• **Available data**:

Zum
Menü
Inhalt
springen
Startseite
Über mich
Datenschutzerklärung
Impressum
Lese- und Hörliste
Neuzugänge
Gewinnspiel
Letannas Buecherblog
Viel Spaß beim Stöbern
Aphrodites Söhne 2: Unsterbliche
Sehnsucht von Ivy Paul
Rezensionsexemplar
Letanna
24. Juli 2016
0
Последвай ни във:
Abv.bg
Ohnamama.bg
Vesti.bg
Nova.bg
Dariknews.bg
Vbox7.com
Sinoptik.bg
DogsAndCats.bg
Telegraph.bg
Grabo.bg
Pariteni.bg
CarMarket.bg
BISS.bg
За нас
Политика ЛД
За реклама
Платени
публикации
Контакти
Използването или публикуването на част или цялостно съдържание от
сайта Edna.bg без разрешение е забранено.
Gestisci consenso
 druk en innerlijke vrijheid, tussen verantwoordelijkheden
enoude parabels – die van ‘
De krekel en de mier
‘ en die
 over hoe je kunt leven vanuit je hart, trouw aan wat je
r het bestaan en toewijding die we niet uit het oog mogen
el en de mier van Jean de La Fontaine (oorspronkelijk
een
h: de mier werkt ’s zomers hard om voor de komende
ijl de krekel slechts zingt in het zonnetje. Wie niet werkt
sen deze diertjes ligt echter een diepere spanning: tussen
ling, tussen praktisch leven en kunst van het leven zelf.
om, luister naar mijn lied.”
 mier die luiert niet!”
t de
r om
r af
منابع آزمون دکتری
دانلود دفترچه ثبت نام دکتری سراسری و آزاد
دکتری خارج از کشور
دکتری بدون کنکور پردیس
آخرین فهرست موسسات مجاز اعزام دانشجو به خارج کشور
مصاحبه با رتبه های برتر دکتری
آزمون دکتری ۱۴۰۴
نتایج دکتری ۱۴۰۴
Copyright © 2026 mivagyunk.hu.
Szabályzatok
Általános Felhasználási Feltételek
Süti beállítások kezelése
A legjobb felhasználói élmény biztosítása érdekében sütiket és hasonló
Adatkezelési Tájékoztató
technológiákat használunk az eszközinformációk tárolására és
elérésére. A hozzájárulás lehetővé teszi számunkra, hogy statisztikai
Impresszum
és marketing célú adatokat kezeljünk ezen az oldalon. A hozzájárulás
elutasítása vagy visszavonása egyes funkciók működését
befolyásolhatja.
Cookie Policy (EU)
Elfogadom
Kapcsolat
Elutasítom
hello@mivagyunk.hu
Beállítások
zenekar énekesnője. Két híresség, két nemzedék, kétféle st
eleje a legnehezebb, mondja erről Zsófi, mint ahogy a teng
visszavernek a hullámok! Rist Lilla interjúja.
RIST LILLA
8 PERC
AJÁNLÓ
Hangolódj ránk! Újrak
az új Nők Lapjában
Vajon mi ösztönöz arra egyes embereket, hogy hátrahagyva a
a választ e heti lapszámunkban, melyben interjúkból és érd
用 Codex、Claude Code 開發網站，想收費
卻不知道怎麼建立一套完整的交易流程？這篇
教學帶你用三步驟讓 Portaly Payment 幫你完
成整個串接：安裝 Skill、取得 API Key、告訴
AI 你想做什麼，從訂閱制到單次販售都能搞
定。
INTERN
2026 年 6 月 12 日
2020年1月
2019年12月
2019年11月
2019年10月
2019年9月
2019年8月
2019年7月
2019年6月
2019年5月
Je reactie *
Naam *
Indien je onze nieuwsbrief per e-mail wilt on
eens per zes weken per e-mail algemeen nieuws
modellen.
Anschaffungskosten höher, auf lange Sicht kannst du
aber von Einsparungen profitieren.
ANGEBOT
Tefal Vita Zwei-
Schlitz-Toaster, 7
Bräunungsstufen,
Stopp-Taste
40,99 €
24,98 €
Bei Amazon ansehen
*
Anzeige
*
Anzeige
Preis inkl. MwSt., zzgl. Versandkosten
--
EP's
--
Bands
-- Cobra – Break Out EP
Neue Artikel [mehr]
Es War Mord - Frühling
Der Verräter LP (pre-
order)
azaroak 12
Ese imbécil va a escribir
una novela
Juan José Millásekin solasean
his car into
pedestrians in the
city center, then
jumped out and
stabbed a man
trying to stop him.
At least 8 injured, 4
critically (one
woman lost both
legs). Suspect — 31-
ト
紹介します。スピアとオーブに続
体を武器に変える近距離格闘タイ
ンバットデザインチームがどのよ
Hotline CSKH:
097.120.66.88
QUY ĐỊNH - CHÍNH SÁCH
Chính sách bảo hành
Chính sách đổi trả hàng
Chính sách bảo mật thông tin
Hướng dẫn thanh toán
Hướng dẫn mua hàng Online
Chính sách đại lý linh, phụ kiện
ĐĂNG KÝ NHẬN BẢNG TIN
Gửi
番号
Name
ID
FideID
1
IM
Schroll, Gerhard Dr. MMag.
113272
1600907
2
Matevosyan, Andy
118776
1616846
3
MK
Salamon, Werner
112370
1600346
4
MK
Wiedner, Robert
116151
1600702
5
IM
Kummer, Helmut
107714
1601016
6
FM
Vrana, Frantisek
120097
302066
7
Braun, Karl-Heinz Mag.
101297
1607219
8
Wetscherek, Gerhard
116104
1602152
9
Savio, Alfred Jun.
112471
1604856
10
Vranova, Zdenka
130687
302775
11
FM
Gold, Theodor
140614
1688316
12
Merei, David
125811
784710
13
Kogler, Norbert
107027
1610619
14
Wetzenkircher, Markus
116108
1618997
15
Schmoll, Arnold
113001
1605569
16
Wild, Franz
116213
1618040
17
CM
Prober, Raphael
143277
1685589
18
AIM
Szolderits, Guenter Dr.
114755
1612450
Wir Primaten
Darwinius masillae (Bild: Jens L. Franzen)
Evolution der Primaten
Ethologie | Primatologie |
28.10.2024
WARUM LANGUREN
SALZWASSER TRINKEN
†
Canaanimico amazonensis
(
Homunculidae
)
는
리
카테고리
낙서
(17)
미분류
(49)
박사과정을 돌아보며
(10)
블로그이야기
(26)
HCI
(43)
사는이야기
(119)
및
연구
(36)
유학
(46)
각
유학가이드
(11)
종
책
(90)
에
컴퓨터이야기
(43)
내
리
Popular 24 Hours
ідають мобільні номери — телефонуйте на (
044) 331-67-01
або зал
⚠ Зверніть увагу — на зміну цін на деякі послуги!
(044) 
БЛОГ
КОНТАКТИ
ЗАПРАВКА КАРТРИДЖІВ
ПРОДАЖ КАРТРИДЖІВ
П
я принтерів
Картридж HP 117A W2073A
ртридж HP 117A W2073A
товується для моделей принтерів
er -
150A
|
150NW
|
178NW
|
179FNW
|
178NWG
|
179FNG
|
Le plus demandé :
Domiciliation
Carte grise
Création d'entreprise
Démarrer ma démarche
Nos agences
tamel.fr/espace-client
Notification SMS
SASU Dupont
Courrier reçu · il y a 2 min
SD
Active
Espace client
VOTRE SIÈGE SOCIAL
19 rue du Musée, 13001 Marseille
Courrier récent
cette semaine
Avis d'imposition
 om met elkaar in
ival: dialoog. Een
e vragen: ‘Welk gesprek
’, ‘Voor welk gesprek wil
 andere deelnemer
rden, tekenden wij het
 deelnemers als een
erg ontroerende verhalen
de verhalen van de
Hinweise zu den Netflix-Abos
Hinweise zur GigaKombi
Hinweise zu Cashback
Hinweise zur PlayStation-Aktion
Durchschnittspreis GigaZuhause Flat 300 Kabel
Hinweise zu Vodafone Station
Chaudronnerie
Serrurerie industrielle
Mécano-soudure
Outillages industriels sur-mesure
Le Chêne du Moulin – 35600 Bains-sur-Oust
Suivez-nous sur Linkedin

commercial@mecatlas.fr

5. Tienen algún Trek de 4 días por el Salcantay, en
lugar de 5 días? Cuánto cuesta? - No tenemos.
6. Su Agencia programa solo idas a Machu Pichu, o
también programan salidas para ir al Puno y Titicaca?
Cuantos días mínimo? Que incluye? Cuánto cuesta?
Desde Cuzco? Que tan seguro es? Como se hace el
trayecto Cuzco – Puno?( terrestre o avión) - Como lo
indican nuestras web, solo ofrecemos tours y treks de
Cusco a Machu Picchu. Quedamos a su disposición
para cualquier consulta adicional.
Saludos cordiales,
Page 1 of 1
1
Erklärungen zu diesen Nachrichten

• **Aim of the task**: Starting at the beginning of the records and stopping after the line that contains "Използването или публикуването", rewrite those lines with "Startseite" replaced by "Home" and everything else left as it is.

• **Exercise answer**:
Zum
Menü
Inhalt
springen
Home
Über mich
Datenschutzerklärung
Impressum
Lese- und Hörliste
Neuzugänge
Gewinnspiel
Letannas Buecherblog
Viel Spaß beim Stöbern
Aphrodites Söhne 2: Unsterbliche
Sehnsucht von Ivy Paul
Rezensionsexemplar
Letanna
24. Juli 2016
0
Последвай ни във:
Abv.bg
Ohnamama.bg
Vesti.bg
Nova.bg
Dariknews.bg
Vbox7.com
Sinoptik.bg
DogsAndCats.bg
Telegraph.bg
Grabo.bg
Pariteni.bg
CarMarket.bg
BISS.bg
За нас
Политика ЛД
За реклама
Платени
публикации
Контакти
Използването или публикуването на част или цялостно съдържание от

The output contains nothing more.